9.Wanneer zal de minister het koninklijk besluit klaar hebben met de intrekking (of het vergunningsplichtig maken) van de vrije lijst van 2007?

Antwoord ontvangen op 12 maart 2014 :

De lijst van de vrij verkrijgbare historische wapens is niet ingevoerd in 2007, maar in 1991. In 2007 werd ze gevoelig uitgebreid met wapens waarvan deskundigen toen zeiden dat ze relatief onschadelijk en oninteressant voor de criminaliteit waren omdat ze zeldzaam en duur waren, en omdat de munitie ervoor niet meer vindbaar was of minstens zeldzaam was geworden. Het was een vorm van compensatie voor de strengere wapenwet ten voordele van de verzamelaars. 

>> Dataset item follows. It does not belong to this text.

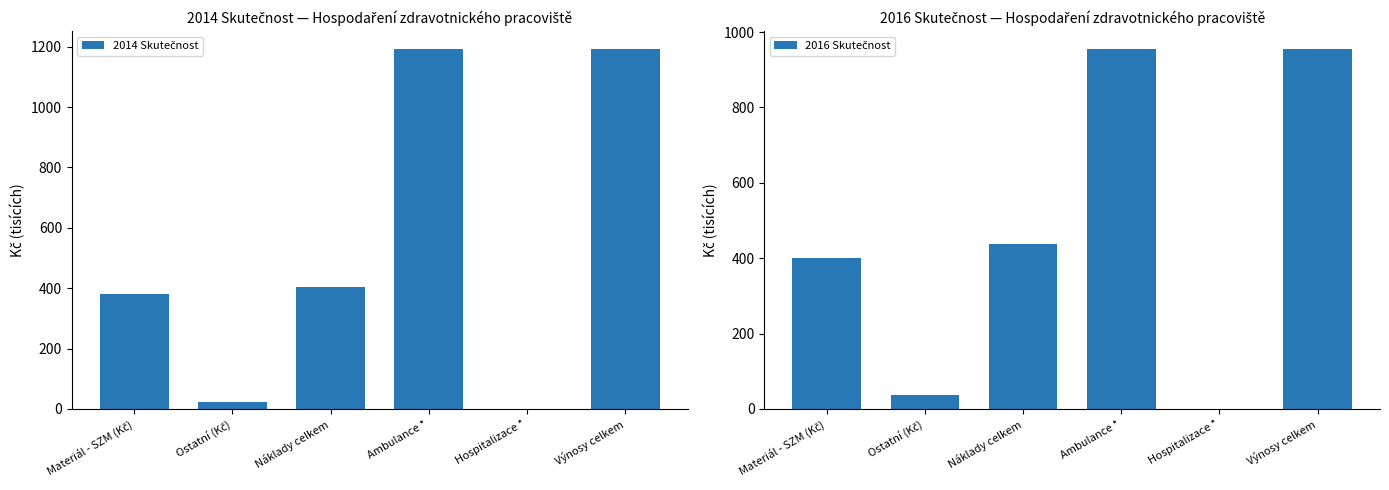

Rank the series by their average value, from highest to lowest.

2014 Skutečnost, 2016 Skutečnost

Gelet op de techniciteit van de materie werd de lijst opgesteld door de ter zake gespecialiseerde leden van de Adviesraad, net als in 1991 toen hij nog informeel was. Omdat iedereen toen in de overtuiging verkeerde dat het om “onschuldige” wapens ging, werd er geen bezwaar gemaakt. 

Betreffende de schrapping van de lijst werd, ingevolge het advies van de Raad van State, het advies van de Adviesraad gevraagd, over het voorontwerp op 27 maart 2012, en over de aangepaste versie, die rekening hield met bepaalde opmerkingen gemaakt tijdens de eerste vergadering, op 14 december 2012. 

Zoals altijd bestond het advies uit de diverse standpunten, waarbij een deel van de overheden voorstander was maar de politiediensten afwijzend stonden tegenover de nieuwe werklast, en waarbij de verschillende belangengroepen verdeeld waren, van onverschilligheid bij hen die niet door de maatregel getroffen zouden worden tot negatief bij groepen die zich ten onrechte geviseerd voelen en bij de groepen die zich principieel verzetten tegen elke verstrenging van de regelgeving. Ik ben echter van oordeel dat de bezwaren niet opwegen tegen het belang van de openbare veiligheid. 

De adviezen zijn te beschouwen als beleidsvoorbereidende documenten en worden aldus niet vrijgegeven. 

Het koninklijk besluit dat de lijst opheft, is gepubliceerd op 15 mei 2013.